Teaching in universities has always been a strange thing. Anyone that has been through the university system is oh too aware of it’s inconsistencies, eccentricities and tweed.

Being a good lecturer has often come second to being a good researcher (or more accurately paper publisher) and any training has been all too focused on “you’ve been in a lecture, that means you can give one”.

But things have been slowly changing. Universities have been trying to promote best practice (e.g. not using 10,000 word slides) and trying to ensure lecturers have basic training and a certificate of higher education teaching.

As a lecturer there has been more support and across the UK some fairly consistent recognition (albeit small) that teaching is a real skill that takes work and time to hone. It’s not just something you can become an expert at in just 2 months.

Then in just 2 months a virus came along and demanded that everyone become totally different teachers.
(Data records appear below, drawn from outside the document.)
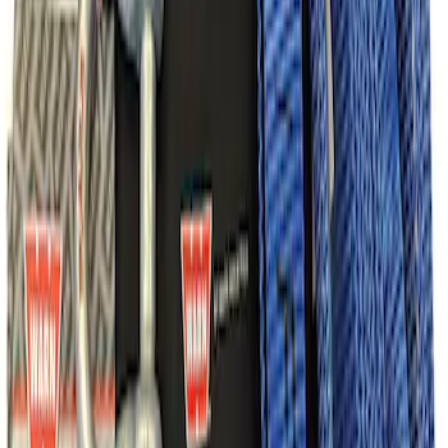
SKU
:
M1820FPRB
Ford Performance Parts Off-Road
Recovery Kit by WARN®
SKU
:
M1830FPORR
Teachers that are in separate rooms behind low resolution webcams.

To some it may seem like not a very big difference between teaching to a room and teaching to a video call but there’s so many things that make it a whole different world of teaching.

For starters (and possibly the most obvious) is the difference in live feedback. Teaching to a room full of people you get an almost immediate feeling as to how well what your explaining is going in (or even being understood) and it can frequently inform lectures about pace and even potentially stopping and asking students questions to gauge comprehension.

Online you loose that dramatically. Firstly your class room is now a single screen with all your students reduced to 20 pixel squares. Furthermore those 20 pixels are mostly on mute so any passive feedback is practically zero.

The solution is to have a more interactive sessions with more questions and more routes to other feedback things (there are apps, there are apps for everything). It’s hard to get used but it really helps because without feedback then you are going to end up with some very dry lectures.

Even simple things like slides need to be very different. Showing people powerpoint slides is simple enough but if you do that then you have instantly been reduce to a radio show lecturers as your disembodied video talks over powerpoint slides. It might not seem like a big deal but seeing a lecturer speak/gesticulate can make a big impact on the way materials are conveyed.

You can solve this fairly well with some edits to make room for a little picture in picture you but I’m not sure about any other academics but I didn’t make my slides thinking that I needed to leave room mini me.

I hope that as this all carries on that academics and teaching staff everywhere get cut a lot of slack while they frantically re-learn how to teach. And likewise I hope that students get a lot more support to do home learning as while this article has been about teachers suddenly having to become a distance learner is no picnic either and deserves it’s own article and set of advice.